- **Exercise aim**
Could you reproduce every record below exactly, excluding all pictures?

- **Machine-readable electronics designs**
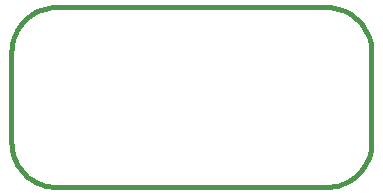
<source format=gbr>
G04 (created by PCBNEW-RS274X (2012-01-19 BZR 3256)-stable) date 21/02/2013 14:30:42*
G01*
G70*
G90*
%MOIN*%
G04 Gerber Fmt 3.4, Leading zero omitted, Abs format*
%FSLAX34Y34*%
G04 APERTURE LIST*
%ADD10C,0.006000*%
%ADD11C,0.015000*%
G04 APERTURE END LIST*
G54D10*
G54D11*
X47250Y-31750D02*
X56250Y-31750D01*
X45750Y-27250D02*
X45750Y-30250D01*
X56250Y-25750D02*
X47250Y-25750D01*
X57750Y-27250D02*
X57750Y-30250D01*
X57750Y-27250D02*
X57744Y-27120D01*
X57727Y-26990D01*
X57698Y-26862D01*
X57659Y-26737D01*
X57609Y-26617D01*
X57549Y-26501D01*
X57478Y-26390D01*
X57399Y-26286D01*
X57310Y-26190D01*
X57214Y-26101D01*
X57110Y-26022D01*
X57000Y-25951D01*
X56883Y-25891D01*
X56763Y-25841D01*
X56638Y-25802D01*
X56510Y-25773D01*
X56380Y-25756D01*
X56250Y-25750D01*
X56250Y-31750D02*
X56380Y-31744D01*
X56510Y-31727D01*
X56638Y-31698D01*
X56763Y-31659D01*
X56883Y-31609D01*
X57000Y-31549D01*
X57110Y-31478D01*
X57214Y-31399D01*
X57310Y-31310D01*
X57399Y-31214D01*
X57478Y-31110D01*
X57549Y-30999D01*
X57609Y-30883D01*
X57659Y-30763D01*
X57698Y-30638D01*
X57727Y-30510D01*
X57744Y-30380D01*
X57750Y-30250D01*
X45750Y-30250D02*
X45756Y-30380D01*
X45773Y-30510D01*
X45802Y-30638D01*
X45841Y-30763D01*
X45891Y-30883D01*
X45951Y-30999D01*
X46022Y-31110D01*
X46101Y-31214D01*
X46190Y-31310D01*
X46286Y-31399D01*
X46390Y-31478D01*
X46501Y-31549D01*
X46617Y-31609D01*
X46737Y-31659D01*
X46862Y-31698D01*
X46990Y-31727D01*
X47120Y-31744D01*
X47250Y-31750D01*
X47250Y-25750D02*
X47120Y-25756D01*
X46990Y-25773D01*
X46862Y-25802D01*
X46737Y-25841D01*
X46617Y-25891D01*
X46501Y-25951D01*
X46390Y-26022D01*
X46286Y-26101D01*
X46190Y-26190D01*
X46101Y-26286D01*
X46022Y-26390D01*
X45951Y-26501D01*
X45891Y-26617D01*
X45841Y-26737D01*
X45802Y-26862D01*
X45773Y-26990D01*
X45756Y-27120D01*
X45750Y-27250D01*
M02*

</source>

- **Response below**
<source format=gbr>
G04 (created by PCBNEW-RS274X (2012-01-19 BZR 3256)-stable) date 21/02/2013 14:30:42*
G01*
G70*
G90*
%MOIN*%
G04 Gerber Fmt 3.4, Leading zero omitted, Abs format*
%FSLAX34Y34*%
G04 APERTURE LIST*
%ADD10C,0.006000*%
%ADD11C,0.015000*%
G04 APERTURE END LIST*
G54D10*
G54D11*
X47250Y-31750D02*
X56250Y-31750D01*
X45750Y-27250D02*
X45750Y-30250D01*
X56250Y-25750D02*
X47250Y-25750D01*
X57750Y-27250D02*
X57750Y-30250D01*
X57750Y-27250D02*
X57744Y-27120D01*
X57727Y-26990D01*
X57698Y-26862D01*
X57659Y-26737D01*
X57609Y-26617D01*
X57549Y-26501D01*
X57478Y-26390D01*
X57399Y-26286D01*
X57310Y-26190D01*
X57214Y-26101D01*
X57110Y-26022D01*
X57000Y-25951D01*
X56883Y-25891D01*
X56763Y-25841D01*
X56638Y-25802D01*
X56510Y-25773D01*
X56380Y-25756D01*
X56250Y-25750D01*
X56250Y-31750D02*
X56380Y-31744D01*
X56510Y-31727D01*
X56638Y-31698D01*
X56763Y-31659D01*
X56883Y-31609D01*
X57000Y-31549D01*
X57110Y-31478D01*
X57214Y-31399D01*
X57310Y-31310D01*
X57399Y-31214D01*
X57478Y-31110D01*
X57549Y-30999D01*
X57609Y-30883D01*
X57659Y-30763D01*
X57698Y-30638D01*
X57727Y-30510D01*
X57744Y-30380D01*
X57750Y-30250D01*
X45750Y-30250D02*
X45756Y-30380D01*
X45773Y-30510D01*
X45802Y-30638D01*
X45841Y-30763D01*
X45891Y-30883D01*
X45951Y-30999D01*
X46022Y-31110D01*
X46101Y-31214D01*
X46190Y-31310D01*
X46286Y-31399D01*
X46390Y-31478D01*
X46501Y-31549D01*
X46617Y-31609D01*
X46737Y-31659D01*
X46862Y-31698D01*
X46990Y-31727D01*
X47120Y-31744D01*
X47250Y-31750D01*
X47250Y-25750D02*
X47120Y-25756D01*
X46990Y-25773D01*
X46862Y-25802D01*
X46737Y-25841D01*
X46617Y-25891D01*
X46501Y-25951D01*
X46390Y-26022D01*
X46286Y-26101D01*
X46190Y-26190D01*
X46101Y-26286D01*
X46022Y-26390D01*
X45951Y-26501D01*
X45891Y-26617D01*
X45841Y-26737D01*
X45802Y-26862D01*
X45773Y-26990D01*
X45756Y-27120D01*
X45750Y-27250D01*
M02*

</source>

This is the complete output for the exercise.